Ms Jyoti Panday (Indian Institute of Management, Ahmedabad) presented information concerning data localisation in India, patterns in localisation policies, and categories of data.

Mr Giovanni De Gregorio (University of Milano-Bicocca) compared state actions regarding the spread of disinformation. As the spread of fake news has arrived in the political agenda, both democratic and authoritarian countries have felt compelled to respond. No harmonised approach has appeared to address the issue. While some countries have adopted legislation of limited scope, others have applied restrictions based on potential falsehoods.The countries included in his analysis have criminalised the spread of disinformation by sanctioning users. Those that have decided to target both natural persons and companies usually rely on a mixed set of sanctions including time in prison and substantial fines.

Theory

Ms Hortense Jongen (University of Gothenburg) presented a study on legitimacy beliefs in multistakeholder global governance, focusing on the ICANN community. The study found that ICANN has strong legitimacy underpinnings among its staff and board, as well as moderate-to-high legitimacy among the ‘community’ of participants in its policymaking processes. However, average levels of legitimacy perceptions tend to decline the more one moves away from the immediate sphere of ICANN into wider Internet governance processes. Moreover, in the wider society, half of elites and most of the public remain ignorant of ICANN.

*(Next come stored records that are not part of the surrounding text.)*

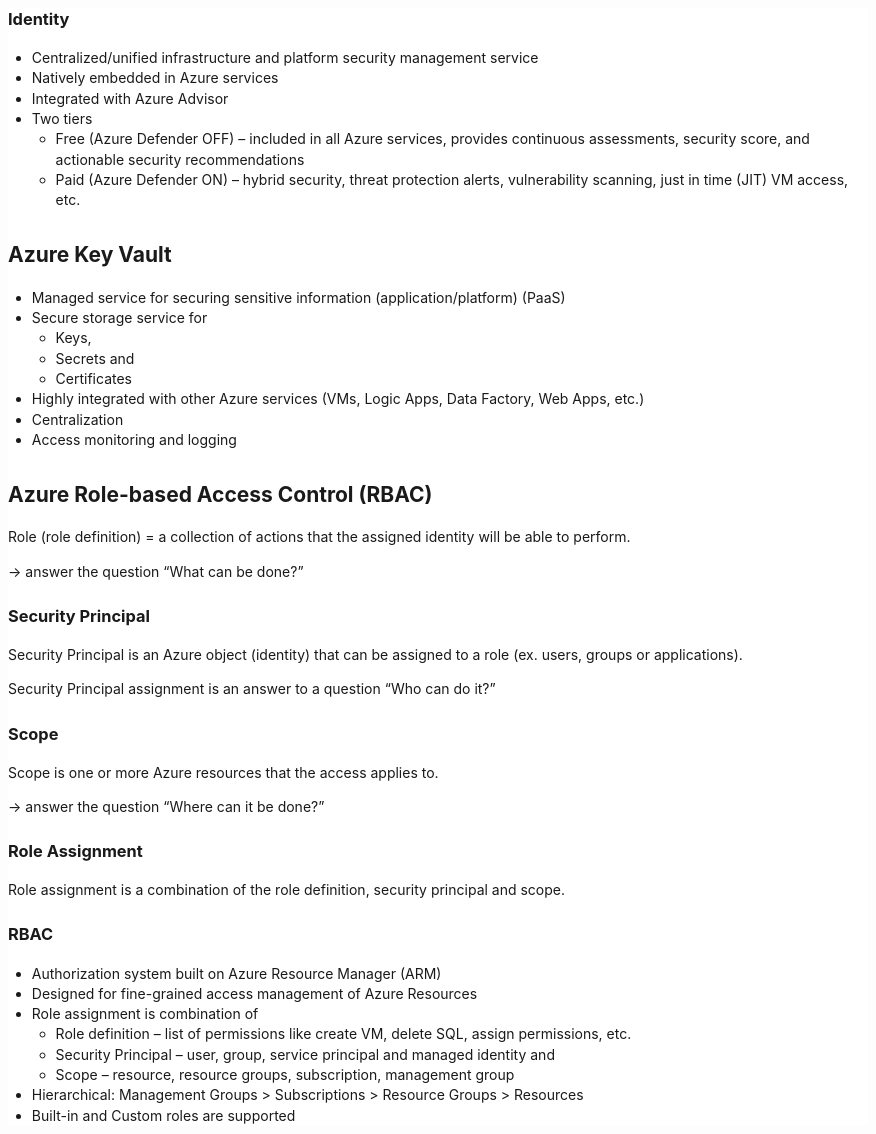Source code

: ### Identity
- Centralized/unified infrastructure and platform security management service
- Natively embedded in Azure services
- Integrated with Azure Advisor
- Two tiers
	- Free (Azure Defender OFF) – included in all Azure services, provides continuous assessments, security score, and actionable security recommendations
	- Paid (Azure Defender ON) – hybrid security, threat protection alerts, vulnerability scanning, just in time (JIT) VM access, etc.

## Azure Key Vault

- Managed service for securing sensitive information (application/platform) (PaaS)
- Secure storage service for
	- Keys,
	- Secrets and
	- Certificates
- Highly integrated with other Azure services (VMs, Logic Apps, Data Factory, Web Apps, etc.)
- Centralization
- Access monitoring and logging

## Azure Role-based Access Control (RBAC)

Role (role definition) = a collection of actions that the assigned identity will be able to perform.

-> answer the question “What can be done?”

### Security Principal
Security Principal is an Azure object (identity) that can be assigned to a role (ex. users, groups or applications).

Security Principal assignment is an answer to a question “Who can do it?”

### Scope
Scope is one or more Azure resources that the access applies to.

-> answer the question “Where can it be done?”

### Role Assignment
Role assignment is a combination of the role definition, security principal and scope.

### RBAC
- Authorization system built on Azure Resource Manager (ARM)
- Designed for fine-grained access management of Azure Resources
- Role assignment is combination of
	- Role definition – list of permissions like create VM, delete SQL, assign permissions, etc.
	- Security Principal – user, group, service principal and managed identity and
	- Scope – resource, resource groups, subscription, management group
- Hierarchical: Management Groups > Subscriptions > Resource Groups > Resources
- Built-in and Custom roles are supported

Ms Ilona Stadnik (Saint‐Petersburg State University) discussed how a constructivist theory of international relations applies to cyberspace. A constructivist approach can help to answer questions regarding the essence of cyberpower, as well as explain cybersecurity policy. Also, it can shed some light on the norm-making process for international cybersecurity.

Mr Blayne Haggart (Brock University, Canada) argued in his presentation that democracy, national sovereignty, and global Internet governance are mutually incompatible: we can combine any two of the three, but never have all three simultaneously. He suggested that only Emmanuel Macron’s speech to the 2018 Internet Governance Forum in Paris offers a pathway to reconciling democratic accountability with the existence of different legitimate views on how content should be regulated.

Ms Lisa Garbe (University of St. Gallen, Switzerland) looked at infrastructure ownership and control in Africa. To better understand how technology, government, and economy interact, she suggests taking into account the role of ISPs, which provide the last-mile connection to end-users. The ownership structure of ISPs is important in understanding the determinants and the effects of Internet penetration. Therefore, a state government’s ability to control the diffusion of the Internet and its use or its interruption depends on the extent to which it controls the ISPs that grant Internet access to customers in its territory.

Paper abstracts and full texts are available at the GigaNet webpage.